Her hire could also signal a burgeoning power center in Kensington. Aument-Loughrey, whose mother was also a ward leader, ran unsuccessfully for Council in 2015 and was a Democratic nominee for traffic court judge in 2013. She is married to City Councilmember Jim Harrity, and both have close ties to Street, the head of the state Democratic Party.

» READ MORE: Kensington community members wonder if increased police focus will make a difference

She is also the fourth spouse of a City Hall insider to get a job, appointment, or promotion in Parker’s nascent administration.

New city representative Jazelle Jones, a longtime city employee, is married to Councilmember Curtis Jones Jr. Deputy education officer Sharon C. Ward, formerly a senior adviser at the Education Law Center, is the wife of Parker’s communications director, Joe Grace. Parker also appointed Dawn Chavous to a panel that considers candidates for school board. She is a consultant who has long worked in charter schools and who is married to Council President Kenyatta Johnson.

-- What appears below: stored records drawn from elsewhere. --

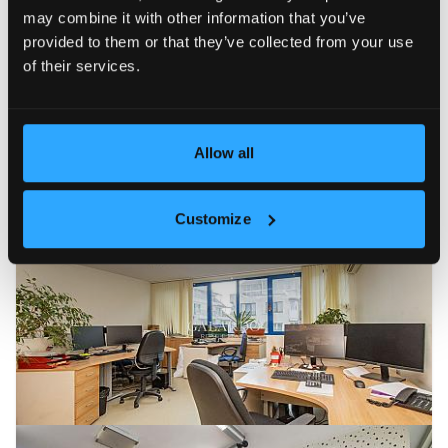
may combine it with other information that you’ve
provided to them or that they’ve collected from your use
of their services.
Allow all
Customize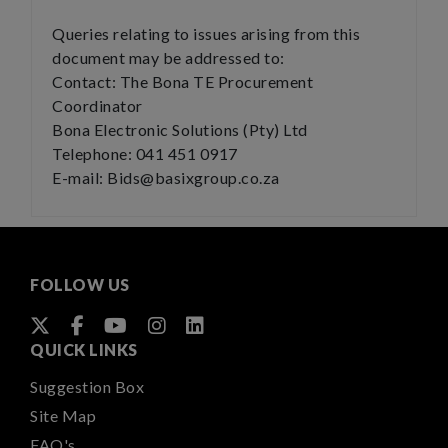
Queries relating to issues arising from this
document may be addressed to:
Contact: The Bona TE Procurement
Coordinator
Bona Electronic Solutions (Pty) Ltd
Telephone: 041 451 0917
E-mail: Bids@basixgroup.co.za
FOLLOW US
QUICK LINKS
Suggestion Box
Site Map
FAQ's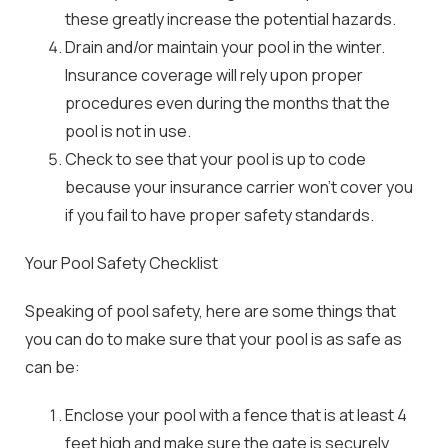
these greatly increase the potential hazards.
Drain and/or maintain your pool in the winter.
Insurance coverage will rely upon proper
procedures even during the months that the
pool is not in use.
Check to see that your pool is up to code
because your insurance carrier won’t cover you
if you fail to have proper safety standards.
Your Pool Safety Checklist
Speaking of pool safety, here are some things that
you can do to make sure that your pool is as safe as
can be:
Enclose your pool with a fence that is at least 4
feet high and make sure the gate is securely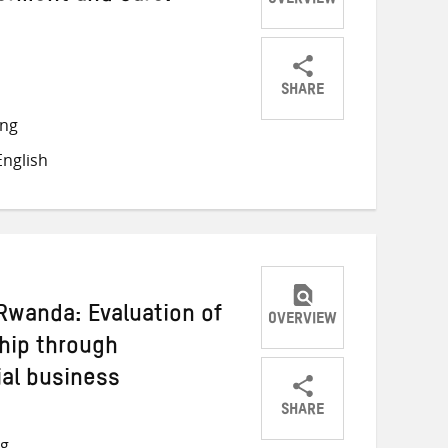
OVERVIEW
SHARE
Share
Share
Share
ong
on
on
on
nglish
Twitter
Facebook
email
wanda: Evaluation of
OVERVIEW
hip through
ial business
SHARE
Share
Share
Share
ng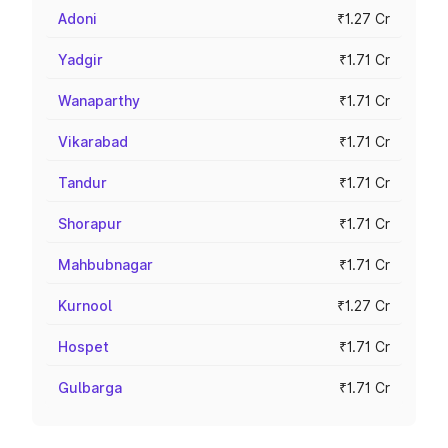
Adoni
₹1.27 Cr
Yadgir
₹1.71 Cr
Wanaparthy
₹1.71 Cr
Vikarabad
₹1.71 Cr
Tandur
₹1.71 Cr
Shorapur
₹1.71 Cr
Mahbubnagar
₹1.71 Cr
Kurnool
₹1.27 Cr
Hospet
₹1.71 Cr
Gulbarga
₹1.71 Cr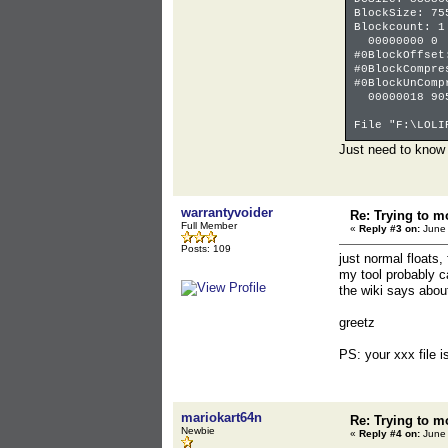
BlockSize: 75
Blockcount: 1
00000000
#0BlockOffset
#0BlockCompre
#0BlockUnComp
00000018 90
File "F:\LOLI
Just need to know h
warrantyvoider
Re: Trying to m
Full Member
«
Reply #3 on:
June 
Posts: 109
just normal floats,
my tool probably c
the wiki says abou
greetz
PS: your xxx file 
mariokart64n
Re: Trying to m
Newbie
«
Reply #4 on:
June 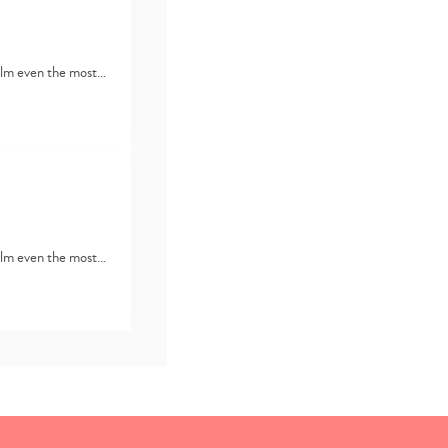
lm even the most…
lm even the most…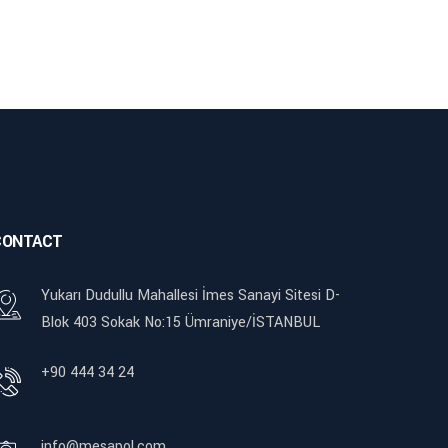
CONTACT
Yukarı Dudullu Mahallesi İmes Sanayi Sitesi D-
Blok 403 Sokak No:15 Ümraniye/İSTANBUL
+90 444 34 24
info@mesapol.com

Tiffany W. Thurman, Parker’s chief of staff, said each of the women is “uniquely qualified to serve.”

“[Aument-Loughrey] is passionate about her community and is a resident who brings her lived life experience to the role and the team,” Thurman said. “The notion that qualified women cannot have their own careers separate from their spouses is archaic, sexist, and offensive.”

Aument-Loughrey starts her new job Monday. She said the city can start improving the neighborhood and residents’ attitudes about it quickly by making small adjustments like fixing abandoned buildings and picking up trash.

In the longer term, she envisions programs that help people get into recovery and enter housing, job training, and therapy.

“We’ve been told we’re cruel or we don’t have compassion,” she said. “At no time did we say we don’t want people to get help. It’s always been ‘yes.’ We want to help get them off the streets.”